The Nvidia TITAN V was announced by the CEO and founder of the company, Jensen Huang at the NIPS conference and features 12nm GPU architecture along with latest Nvidia technological additions. You get excellent energy efficiency in the GPU as well.

Jensen Huang said, “Our vision for Volta was to push the outer limits of high-performance computing and AI. We broke new ground with its new processor architecture, instructions, numerical formats, memory architecture and processor links”. “With TITAN V, we are putting Volta into the hands of researchers and scientists all over the world. I can’t wait to see their breakthrough discoveries.”, he added.

Talking about the GPU a bit more in detail, the TITAN V is based on the GV100 architecture that includes 320 texture units and 5120 CUDA cores. The number of cores is same as in the Tesla V100 GPU unit but there are additional 640 Tensor cores added to the Volta GPU. The GPU can handle up to 110 teraflops of computing performance which has been developed keeping the deep learning algorithms and AI related algorithms in mind. The core has been clocked at 1200 MHz by the company which can be boosted up to 1455 MHz as well.

The Volta GPU is not the only thing that they are offering to the buyers.

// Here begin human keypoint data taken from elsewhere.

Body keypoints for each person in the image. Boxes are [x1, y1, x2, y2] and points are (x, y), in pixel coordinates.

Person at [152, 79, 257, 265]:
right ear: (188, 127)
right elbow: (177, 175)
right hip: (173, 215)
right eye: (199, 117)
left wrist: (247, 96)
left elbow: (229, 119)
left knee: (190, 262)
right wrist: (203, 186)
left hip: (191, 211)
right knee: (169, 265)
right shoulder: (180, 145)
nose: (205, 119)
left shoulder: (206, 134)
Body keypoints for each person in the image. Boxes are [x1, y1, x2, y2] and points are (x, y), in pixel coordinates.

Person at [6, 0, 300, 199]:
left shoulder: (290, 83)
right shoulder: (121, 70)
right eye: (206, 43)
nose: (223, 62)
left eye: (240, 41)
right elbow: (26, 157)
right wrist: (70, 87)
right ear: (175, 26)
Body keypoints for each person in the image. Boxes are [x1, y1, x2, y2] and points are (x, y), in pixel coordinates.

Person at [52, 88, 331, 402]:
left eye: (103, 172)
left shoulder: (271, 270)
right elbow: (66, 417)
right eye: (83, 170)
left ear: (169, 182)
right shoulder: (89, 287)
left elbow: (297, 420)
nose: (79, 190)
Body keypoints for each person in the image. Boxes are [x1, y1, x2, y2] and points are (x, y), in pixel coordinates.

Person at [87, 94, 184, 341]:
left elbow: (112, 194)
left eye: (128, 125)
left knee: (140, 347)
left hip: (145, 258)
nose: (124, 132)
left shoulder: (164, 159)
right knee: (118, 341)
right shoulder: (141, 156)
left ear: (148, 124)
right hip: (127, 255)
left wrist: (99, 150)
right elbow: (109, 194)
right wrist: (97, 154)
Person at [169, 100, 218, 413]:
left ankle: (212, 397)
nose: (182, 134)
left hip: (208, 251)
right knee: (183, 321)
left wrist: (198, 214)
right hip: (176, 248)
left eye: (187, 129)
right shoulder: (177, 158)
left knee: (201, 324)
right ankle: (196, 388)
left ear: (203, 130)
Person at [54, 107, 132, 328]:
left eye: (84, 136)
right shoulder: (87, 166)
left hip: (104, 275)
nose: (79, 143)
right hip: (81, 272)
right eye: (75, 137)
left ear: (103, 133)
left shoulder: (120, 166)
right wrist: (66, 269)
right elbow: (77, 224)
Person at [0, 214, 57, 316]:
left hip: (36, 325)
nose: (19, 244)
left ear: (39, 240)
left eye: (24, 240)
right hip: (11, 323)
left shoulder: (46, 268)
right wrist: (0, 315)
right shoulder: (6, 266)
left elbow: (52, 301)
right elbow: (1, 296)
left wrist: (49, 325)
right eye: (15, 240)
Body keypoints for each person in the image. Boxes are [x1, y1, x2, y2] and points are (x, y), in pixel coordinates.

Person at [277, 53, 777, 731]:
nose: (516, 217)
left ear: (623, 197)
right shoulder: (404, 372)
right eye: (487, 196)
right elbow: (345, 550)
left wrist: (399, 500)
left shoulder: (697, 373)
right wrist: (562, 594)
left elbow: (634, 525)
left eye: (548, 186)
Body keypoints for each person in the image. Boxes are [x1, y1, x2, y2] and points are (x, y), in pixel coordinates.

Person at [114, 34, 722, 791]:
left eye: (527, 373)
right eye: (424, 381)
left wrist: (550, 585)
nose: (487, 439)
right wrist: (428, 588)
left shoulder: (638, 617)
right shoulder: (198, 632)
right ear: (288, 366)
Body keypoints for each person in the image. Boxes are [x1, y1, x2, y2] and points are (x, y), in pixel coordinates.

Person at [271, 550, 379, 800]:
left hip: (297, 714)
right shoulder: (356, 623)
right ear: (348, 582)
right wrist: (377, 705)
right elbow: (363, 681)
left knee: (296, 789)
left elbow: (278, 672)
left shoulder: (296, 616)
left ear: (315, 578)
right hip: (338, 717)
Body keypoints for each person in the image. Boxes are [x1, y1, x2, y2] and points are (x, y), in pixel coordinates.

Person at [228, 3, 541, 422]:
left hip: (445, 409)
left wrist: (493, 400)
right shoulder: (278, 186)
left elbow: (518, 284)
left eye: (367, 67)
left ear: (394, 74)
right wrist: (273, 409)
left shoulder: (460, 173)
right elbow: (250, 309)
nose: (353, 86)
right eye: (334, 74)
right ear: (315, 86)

You also get a 12 GB HBM2 memory along with it. It is the first time any of the Nvidia graphics cards is featuring an HBM2 memory as well. This memory has a data transfer rate of 1.7 GB per second and a 3072-bit memory bus included, thus offing a total bandwidth of 652.8 GB per second. The total bandwidth is more than the TITAN Xp GPU but Nvidia has cut down the bus interface from 4096-bit to 3072 bit in the entire GPU. The RAM has also been decreased from 16 GB to 12 GB. You can do anything with this graphics card, play heavy games, do professional work, run Ultra HD movies and what not.

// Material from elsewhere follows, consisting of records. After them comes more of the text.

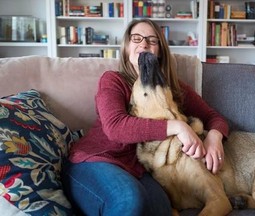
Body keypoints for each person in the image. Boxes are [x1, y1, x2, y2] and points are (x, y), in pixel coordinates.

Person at [62, 19, 229, 216]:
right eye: (137, 38)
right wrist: (178, 127)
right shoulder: (113, 80)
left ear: (160, 51)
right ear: (126, 47)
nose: (144, 44)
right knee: (130, 201)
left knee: (162, 210)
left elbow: (213, 116)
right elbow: (115, 127)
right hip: (96, 160)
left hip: (139, 171)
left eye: (152, 40)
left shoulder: (173, 88)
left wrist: (214, 137)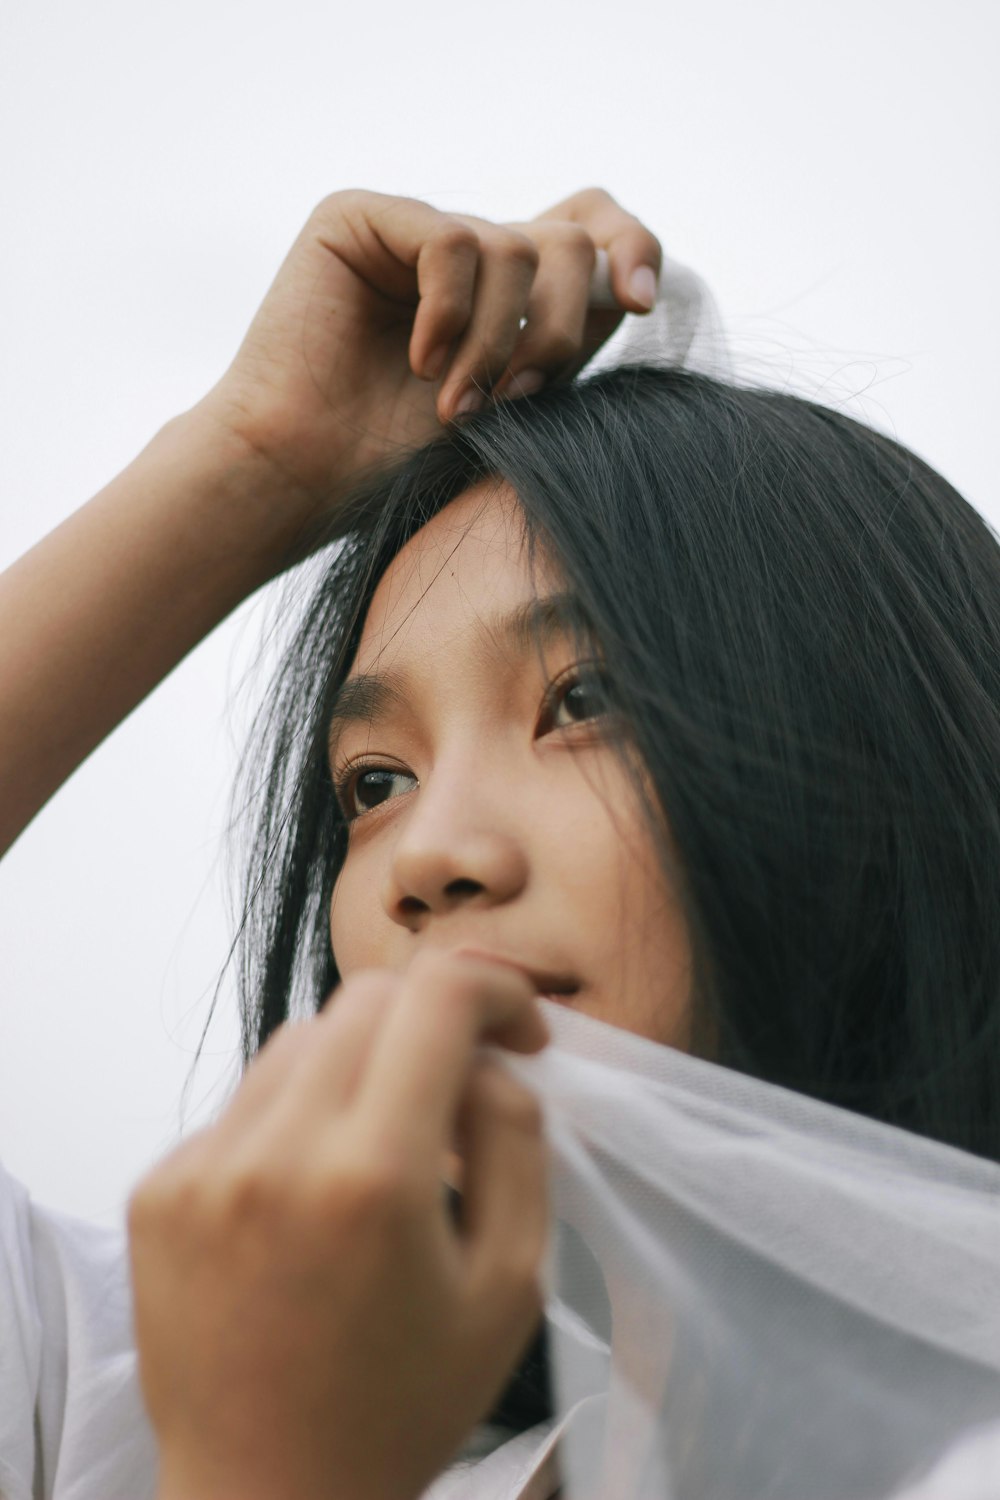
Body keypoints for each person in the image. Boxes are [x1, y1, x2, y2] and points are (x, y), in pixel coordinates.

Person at [1, 185, 999, 1500]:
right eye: (372, 783)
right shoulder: (130, 1397)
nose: (427, 863)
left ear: (879, 770)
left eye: (583, 702)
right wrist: (255, 463)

Talking about the design of the GPU, TITAN V has the same NVTTM cooler that we saw in the GeForce Pascal 10 graphics card series. There is only one difference in terms of looks, and that is the name which is etched on the front side of the GPU. TITAN V comes in a gold die-cast body made up of Aluminum containing a good vapor chamber cooling mechanism for providing the best thermal cooling possible. The DrMOS 16 Phase PCB included in it has the thermal monitoring as well as integrated real-time current monitoring capability as well.

Jeremy Antoniuk, the COO for Deep Cognition said that “As an NVIDIA Inception partner, we trust NVIDIA to deliver innovative solutions to the AI market. Today, their solutions further evolve to better support an important phase of AI development: experimentation,”. “With TITAN V and NGC, Deep Cognition’s Deep Learning Studio has built a powerful desktop solution for AI development, iteration, and training.”, he added.